If you thought the Donmar Warehouse was one of the few theatres where you could absolutely guarantee that you wouldn’t encounter audience participation, you’d be wrong.
There’s a fair sprinkling of it in Simon Evans’ staging of Brecht’s satirical allegory. Designer Peter McKintosh has turned the space into a speakeasy with wooden chairs and tables, and a staircase leading up to the gallery. Sit at the front and there’s a chance you might be asked to carry the can (quite literally) for the characters.
In The Resistible Rise of Arturo Ui, written swiftly in 1941, Brecht uses the ascent of a Chicago racketeer as a metaphor for the rise of fascism. It’s abundantly clear who Bruce ‘Clybourne Park’ Norris has set his sights on in his new adaptation. He’s not exactly subtle about it – there are great clunking references to the building of walls and making America great again.
Lenny Henry’s performance is a model of restraint in comparison. His performance is very physical – the man knows how to fill a stage – but he’s never cartoonish. In the beginning he’s all Cagney swagger and fidgety fingers. He does a lot of acting with his shoulders, but he handles Ui’s transformation into something more sinister and formidable with skill.
The scene where Tom Edden’s acorn-fed ham of an actor teaches him how to sit, how to stand, how to present himself as a leader of men, is a highlight. This is precisely because Henry lets Edden chow down on the scenery while he stands back in his sock-suspenders and watches. The moment when Ui first raises his arm in a quasi-Nazi salute is chilling.

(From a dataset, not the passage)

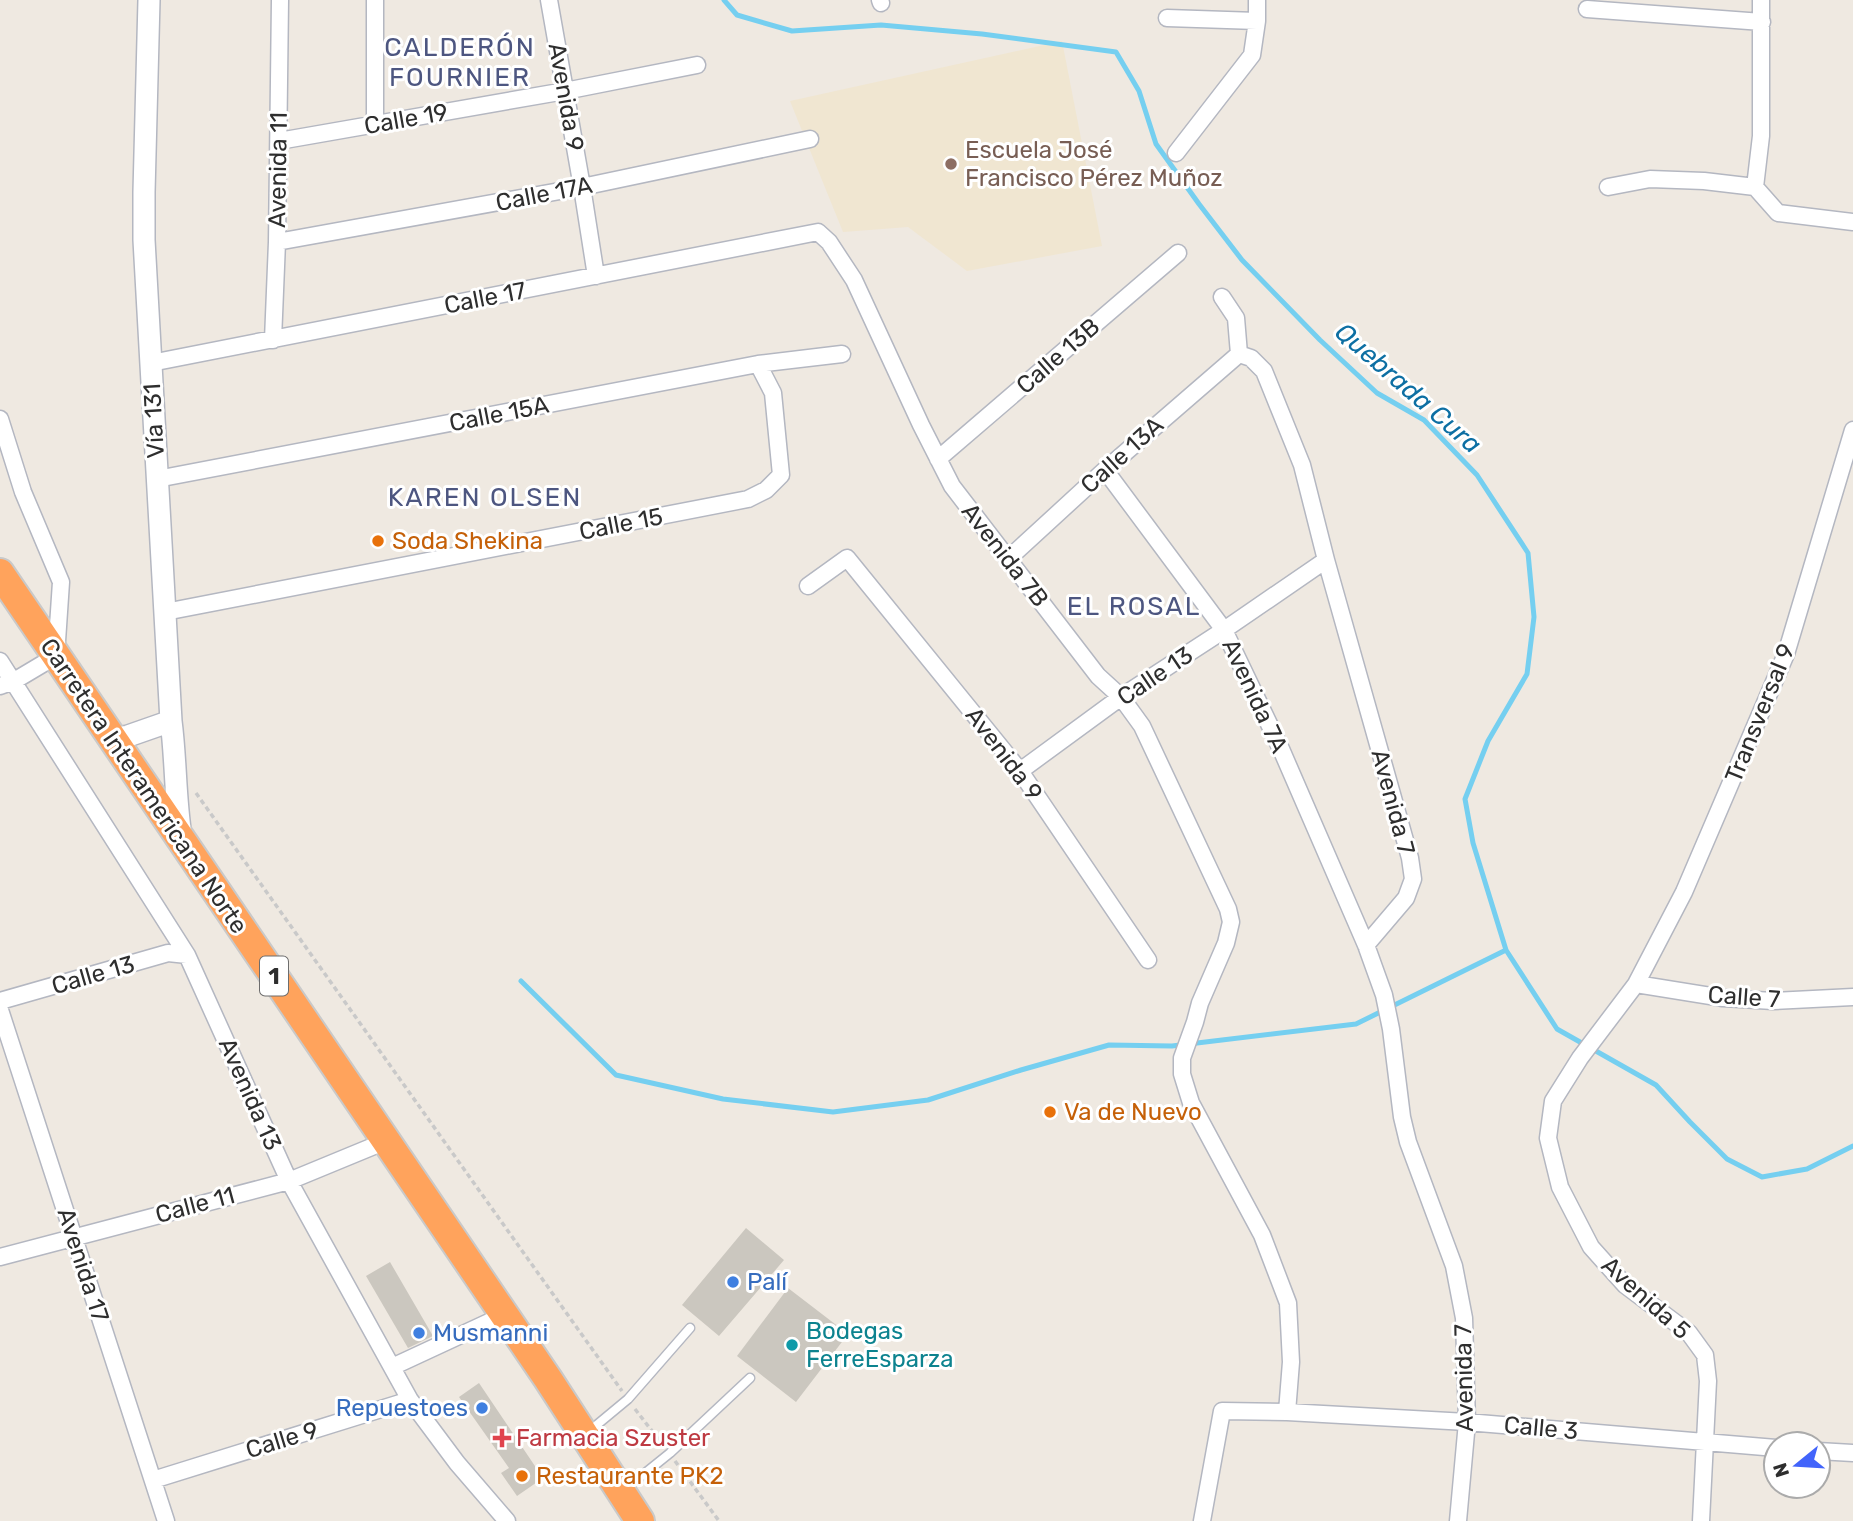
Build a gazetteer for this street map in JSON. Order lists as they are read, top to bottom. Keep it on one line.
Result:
{"streets":{"highway":["Carretera Interamericana Norte","1"],"main road":["Vía 131"],"street":["Avenida 9","Calle 19","Avenida 11","Calle 17A","Calle 17","Calle 13B","Calle 15A","Calle 13A","Calle 15","Avenida 7B","Calle 13","Avenida 7A","Transversal 9","Avenida 7","Calle 7","Avenida 13","Calle 11","Avenida 17","Avenida 5","Calle 3","Calle 9"]},"crossings":[["Avenida 9","Calle 19"],["Avenida 9","Calle 17A"],["Avenida 9","Calle 17"],["Avenida 9","Calle 13"],["Calle 19","Avenida 11"],["Avenida 11","Calle 17A"],["Avenida 11","Calle 17"],["Calle 17","Vía 131"],["Calle 17","Avenida 7B"],["Calle 13B","Avenida 7B"],["Calle 15A","Vía 131"],["Calle 15A","Calle 15"],["Vía 131","Calle 15"],["Vía 131","Carretera Interamericana Norte"],["Calle 13A","Avenida 7B"],["Calle 13A","Avenida 7A"],["Calle 13A","Avenida 7"],["Avenida 7B","Calle 13"],["Avenida 7B","Calle 3"],["Calle 13","Avenida 7A"],["Calle 13","Avenida 7"],["Calle 13","Avenida 13"],["Avenida 7A","Avenida 7"],["Transversal 9","Calle 7"],["Transversal 9","Avenida 5"],["Carretera Interamericana Norte","Calle 11"],["Avenida 7","Calle 3"],["Calle 7","Avenida 5"],["Avenida 13","Calle 11"],["Avenida 13","Calle 9"],["Calle 11","Avenida 17"],["Avenida 17","Calle 9"],["Avenida 5","Calle 3"]],"districts":["CALDERÓN FOURNIER","KAREN OLSEN","EL ROSAL"],"water":["Quebrada Cura"],"places":{"other":["Escuela José Francisco Pérez Muñoz","Soda Shekina","Va de Nuevo","Palí","Musmanni","Bodegas FerreEsparza","Repuestoes","Restaurante PK2"],"health":["Farmacia Szuster"]},"north":"left"}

The ensemble work is also strong. Michael Pennington brings emotional complexity to the corrupt Dogsborough, Edden is great manic value, doubling as a narrator and newspaperman. Lucy Ellinson is unnervingly impish as Emanuele Giri, Brecht’s Hermann Goring-stand-in, and Gloria Obiyano – who was for my money, the best thing in the recent revival of musical The Wild Party – impresses in a number of smaller roles.
Evans, who directed three of the four productions at cocktail bar-cum-pop-up theatre Found111, also has previous with site-specific specialist Secret Cinema – Millers Crossing, the Coen brothers’ gangster classic, was one of his – and he deploys some of the exact same tricks here. There’s a lot of slick business with hats. There’s even a bit when someone sings Danny Boy.
This is a superficially entertaining production. It’s stuffed full of music, everything from Nina Simone to Radiohead, Henry’s presence anchors and enriches it, but it’s also heavy-handed in the way it insists on the play’s contemporary parallels.
For all its snazzy speakeasy trappings and its little jokes about corporate sponsorship, its sense of irony is underdeveloped. It seems primarily concerned with showing its audience a good time. It’s diet Brecht.